As above, but for those cases which in which the patient has died.

In [None]:
deathDF = (CanSimDF[CanSimDF['Death'] == 'Yes'].groupby('Gender', observed=True)['Age group'] 
          .value_counts()
          .unstack()
)

deathDF.index = deathDF.index.astype(str).sort_values()

ax = deathDF.plot(kind='bar', alpha=0.8)
ax.set_title('Stats Canada Reported Deaths by Gender and Age Group')

## Population effects?

Women tend to live longer than men on average so what if we try to account for the gender distribution? Do we still see an excess of female cases?

In [None]:
from io import BytesIO
from zipfile import ZipFile
from urllib.request import urlopen

In [None]:
# You should check if this name or location is stable or if it
# changes with new data releases
resp = urlopen("https://www150.statcan.gc.ca/n1/en/tbl/csv/17100005-eng.zip")
zipfile = ZipFile(BytesIO(resp.read()))

popDF = pd.read_csv(zipfile.open(zipfile.filelist[0]))


In [None]:
year2019  = popDF['REF_DATE'] == 2019
countryCA = popDF['GEO'] == 'Canada'

popDF = popDF[year2019 & countryCA]

In [None]:
# Recode into the groups used in the COVID19 data, 10 year bins
popGroups = {}

# Group together 0-4, 5-9, 10-14, 14-20
young_groups =  [f"{age_group} to {age_group + 4} years" for age_group in range(0, 20, 5)]
young_groups_c = [popDF['Age group'] == young_group for young_group in young_groups]
popGroups['0 to 19 years'] = pd.concat([popDF[group] for group in young_groups_c]).groupby('Sex').sum()

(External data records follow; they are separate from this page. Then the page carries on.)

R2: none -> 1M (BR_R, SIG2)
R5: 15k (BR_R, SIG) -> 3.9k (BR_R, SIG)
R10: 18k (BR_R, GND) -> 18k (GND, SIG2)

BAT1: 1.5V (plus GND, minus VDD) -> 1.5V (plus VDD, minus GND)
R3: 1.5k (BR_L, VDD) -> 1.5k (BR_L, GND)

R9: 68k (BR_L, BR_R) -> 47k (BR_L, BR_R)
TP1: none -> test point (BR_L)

for age_group in range(20, 79, 10):
    low_age = f"{age_group} to {age_group + 4} years"
    hi_age  = f"{age_group + 5} to {age_group + 9} years"
    low = popDF['Age group'] == low_age
    hi  = popDF['Age group'] == hi_age
    popGroups[f"{age_group} to {age_group + 9} years"] = popDF[low | hi].groupby('Sex').sum()
    

# Group together 80-84, 85-89, 90-94, 94-99, 100+    
old_groups =  [f"{age_group} to {age_group + 4} years" 
               for age_group in range(80, 99, 5)] + ["100 years and over"]

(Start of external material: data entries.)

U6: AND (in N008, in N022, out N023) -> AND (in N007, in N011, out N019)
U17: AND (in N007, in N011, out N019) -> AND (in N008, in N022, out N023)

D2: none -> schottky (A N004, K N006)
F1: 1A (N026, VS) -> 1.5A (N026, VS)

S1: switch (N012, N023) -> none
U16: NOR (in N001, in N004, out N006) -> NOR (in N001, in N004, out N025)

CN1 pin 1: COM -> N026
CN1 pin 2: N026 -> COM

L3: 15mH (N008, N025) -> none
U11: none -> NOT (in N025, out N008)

old_groups_c = [popDF['Age group'] == old_group for old_group in old_groups]
popGroups['80 years or older'] = pd.concat([popDF[group] for group in old_groups_c]).groupby('Sex').sum()

In [None]:
popDF2 = pd.concat(popGroups)['VALUE'].unstack().transpose().drop('Both sexes')
popDF2T = popDF2.transpose()


sns.set_style("dark")
fig, ax = plt.subplots()
bar_width=0.4

popDF2T = popDF2.transpose()
xtics = np.arange(len(popDF2T.index))
ax.bar(xtics, popDF2.loc['Females'], width=bar_width, alpha=0.4, color='red')
ax.bar(xtics + bar_width, popDF2.loc['Males'], width=bar_width, alpha=0.4, color='blue')


ax2 = ax.twinx()
ax2.plot(xtics + bar_width / 2, popDF2.loc['Males'] / popDF2.loc['Females'], marker='+', markersize=15)

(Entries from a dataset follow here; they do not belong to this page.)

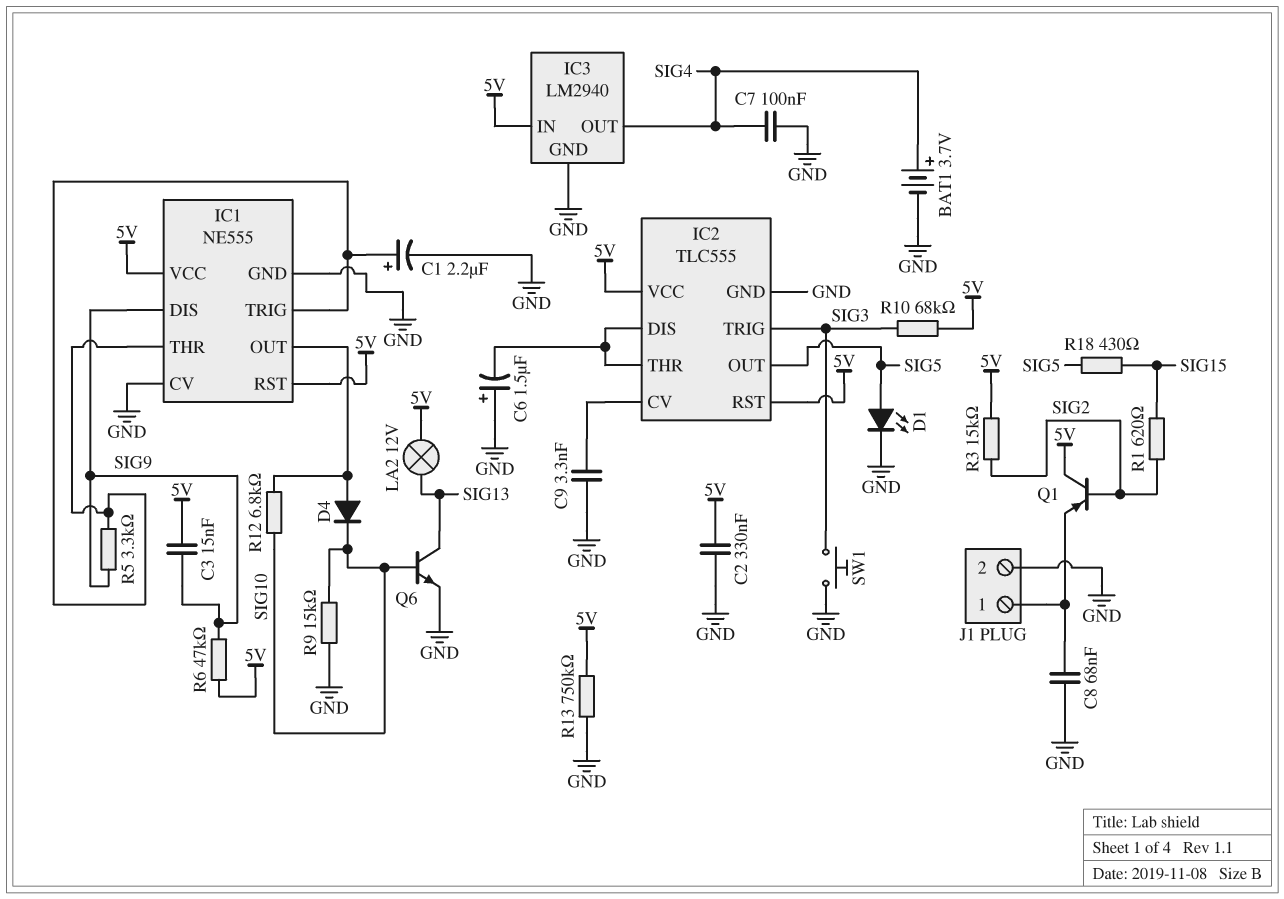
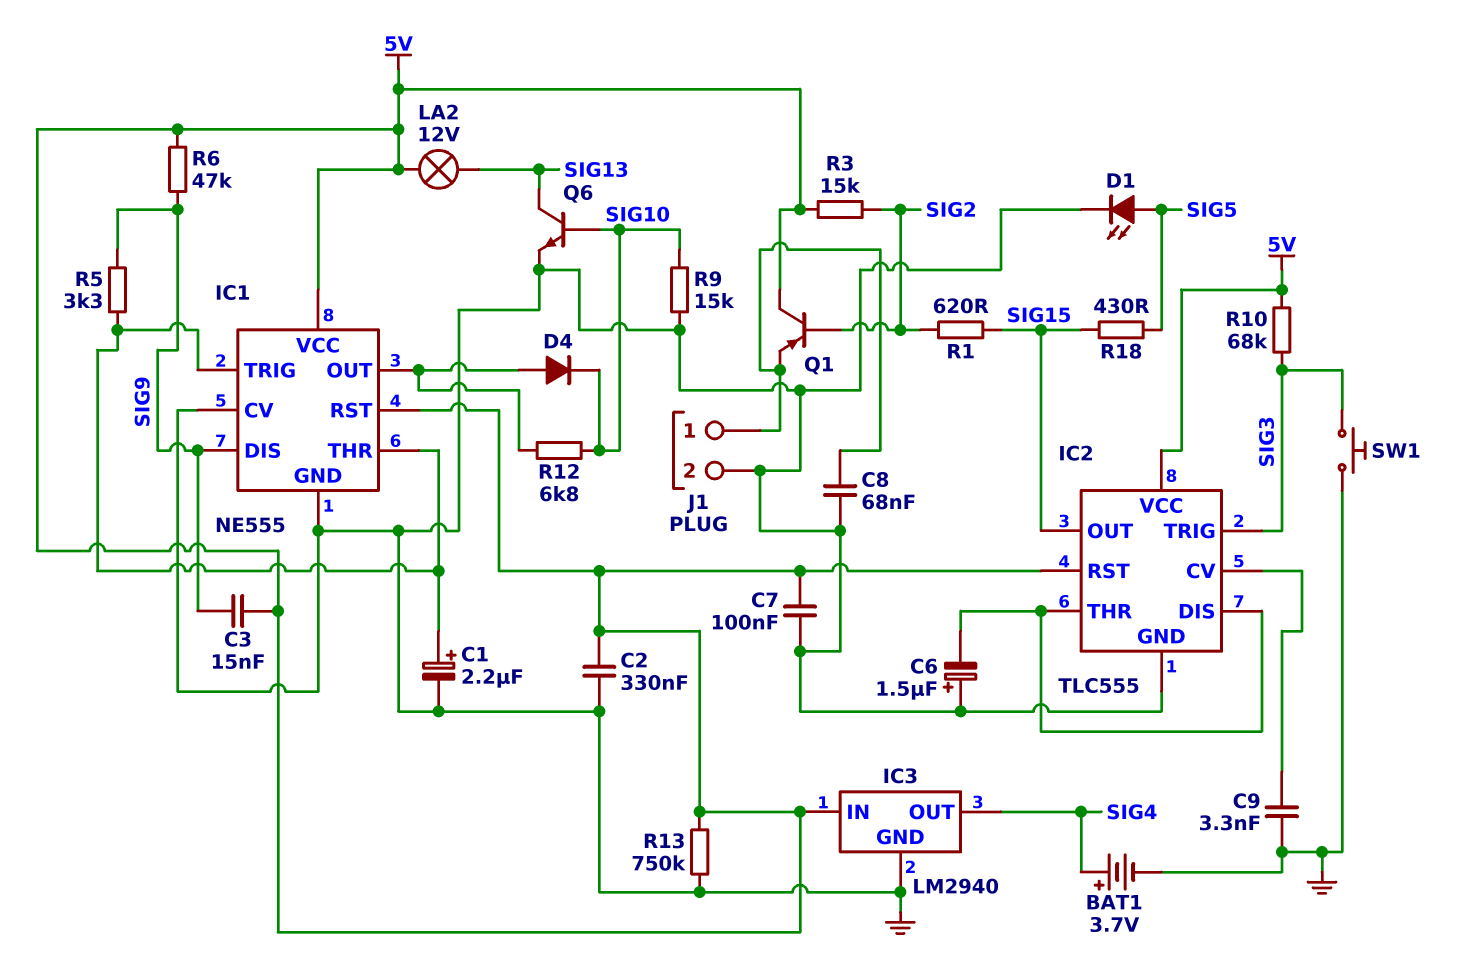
C7: 100nF (GND, SIG4) -> 100nF (5V, GND)
IC2 pin OUT: SIG5 -> SIG15

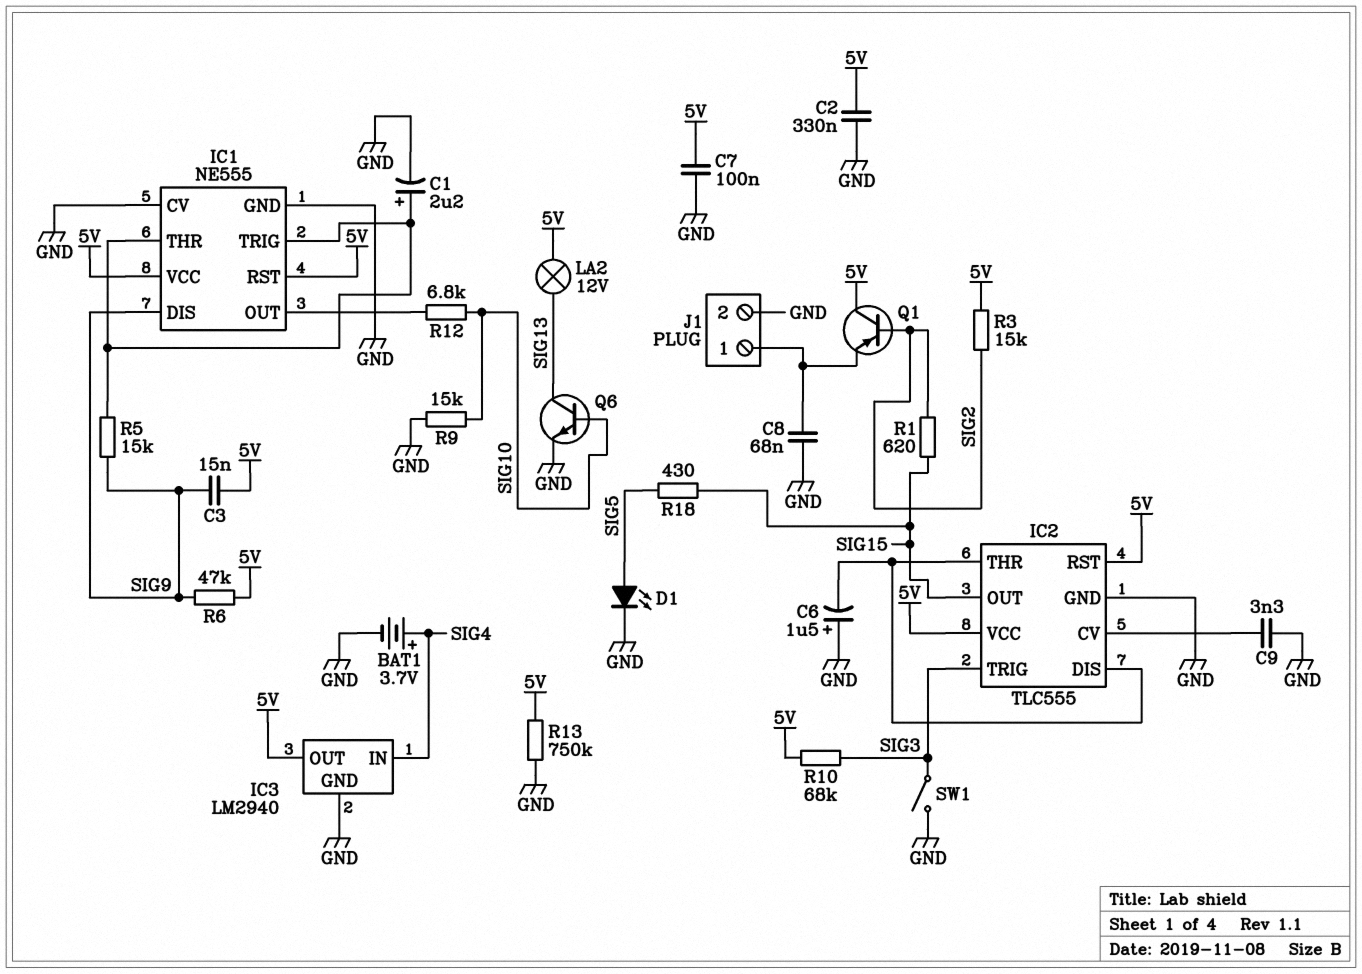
D4: diode (A IC1/OUT, K SIG10) -> none
IC3 pin IN: 5V -> SIG4
IC3 pin OUT: SIG4 -> 5V
R5: 3.3k (IC1/THR, SIG9) -> 15k (IC1/THR, SIG9)
SW1: button (GND, SIG3) -> switch (GND, SIG3)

ax.set_xticks(xtics + bar_width / 2)
ax.set_xticklabels(popDF2T.index)

ax2.set_ylabel('Male/Female ratio')
ax2.set_ylim([-1.5,1.5])
ax2.legend(["Population ratio (RHS scale)"])

ylabels = [f"{x/1e6:,.1f} M" for x in ax.get_yticks()]
ax.set_yticklabels(ylabels)
ax.set_ylabel('Population segment size')

In [None]:
normCaseDF = caseDF.drop('Not stated', axis=1).drop(['Non-binary', 'Not stated'])
normCaseDF

In [None]:
normCaseDF.loc['Female rate'] = normCaseDF.loc['Female'] / popDF2.loc['Females']
normCaseDF.loc['Male rate']   = normCaseDF.loc['Male'] / popDF2.loc['Males']
normCaseDF

In [None]:
ax = normCaseDF.drop(['Female', 'Male'], axis=0).plot(kind='bar', alpha=0.8)
ax.set_title('Stats Canada Reported Cases by Gender and Age Group, normalized by pop segment size')
ax.set_ylabel('Fraction of population segment')

In [None]:
normDeathDF = deathDF.drop('Not stated', axis=1).drop('Not stated')
normDeathDF

In [None]:
normDeathDF.loc['Female rate'] = normDeathDF.loc['Female'] / popDF2.loc['Females']
normDeathDF.loc['Male rate']   = normDeathDF.loc['Male'] / popDF2.loc['Males']
normDeathDF

In [None]:
ax = normDeathDF.drop(['Female', 'Male'], axis=0).plot(kind='bar', alpha=0.8)
ax.set_title('Stats Canada Reported Deaths by Gender and Age Group, normalized by pop segment size')
ax.set_ylabel('Fraction of population segment')

So after adjusting for the population segment size the mortality rate for women makes a large jump in the 80 and over category.